When dealing with YARN or Mesos, or any type of job distributing system it really doesn’t understand your data needs or the relationship between the workflow steps, and the conditions in between those steps. Apache Spark evolves slightly in this manner, more intelligently grouping together data for it to be processed with greater performance.

Let’s pretend your data is 100 bytes long.

Do you need the entire 100 bytes at one time? (Decryption, signature validation, checksum etc.)
Yes.
1. Okay you need the initial data at one time. Let’s assume you want to decrypt it.
2. It probably makes sense to hash, very, and decrypt it once and then send it through its channels. Depending on the number of consumers, the number of checks, and nature of encryption this will usually be your better option.
No.
1. If your data is not encrypted, or
2. Do you need to process the data serially?
3. Do you need the output of each step, or only the previous step?
Can you process the 100 bytes in parallel?
1. Depending on the size of the payload and the number of subsequent operations you need to perform on it recognize that it may be cheaper to extract some needed information about the data, store it in an in memory datastore, or S3 (whatever), then reference the data and retrieve it for the remaining usages. What it all boils down to is being smarter with your data on the onset.

If you have a very simple data flow that you can glean based on the first few bytes of data you can augment your flow accordingly. The greatest problem with this type of data processing at scale is balancing the ability to easily change the workflow operations while maintaining performance.

I’ve done some extensive R&D with Scala and some expression languages. I’ve found that if your plan of action well is defined in advance, even dynamic in nature like code may be able to derive how to best execute your steps to maximize efficiency, and minimize operating costs.

If you are at all familiar with the IoC notion, or Inversion of Control design paradigm. This is commonly used in systems to define how to handle dependencies. Instead of attempting to populate all its needed dependencies, a service will accurately declare them relying on the underlying infrastructure to keep its contract much like you’d expect of an API. This same technique may be utilized for data processing as well. Imagine if you were to indicate that a given method accepts Unencrypted data, and that the data must be provided Sequentially. You don’t want a step to dictate exactly where it must be, but it is logical for it to indicate what it may and may not do. For instance, a step that may convert data from one format to another should ideally have one input and one output. Not only the number of possible inputs can be defined, but also matters that will determine data flow. This knowledge can be used to determine where certain more ambiguous or unspecified matters may be determined based on the best contextual decision.

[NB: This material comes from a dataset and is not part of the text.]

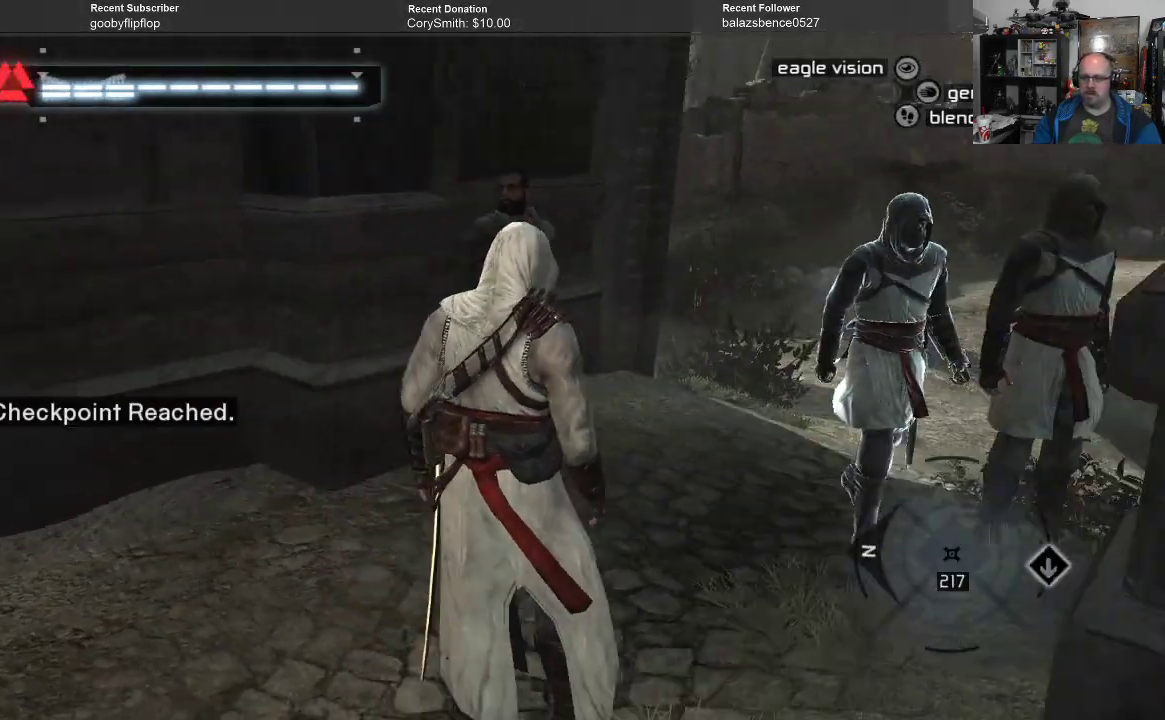
{"buttons": [], "left_stick": "center", "right_stick": "center", "events": [[133, "right_stick", "center"]]}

I’m inclined to approach utilizing this sort of stream processing as a transport, not a solution. In general, I feel that AWS services are better to be looked at as infrastructure and not fully developed solutions. Depending on the size of your organization and the speed in which you need to move you may choose to embrace this notion or not. I know that there are large organizations which almost only use EC2 instances, and that’s all. I believe there is a healthy balance between only using AWS (or any cloud vendor for that vendor) as a data center replacement, and high level services. When you choose scalability and uptime over features as a given you really need to ask yourself is that really the case? Is there a way you can make a reliable more versatile solution that can be as reliable or close enough?

Please take this to heart, more “9”’s doesn’t mean much if you have plenty of bugs, poor security and other wonderful problems. Don’t let stupid metrics be the primary inspiration to how you budget your time and money. Prioritize your problems, you don’t have the be the cool kid in the class with the biggest numbers.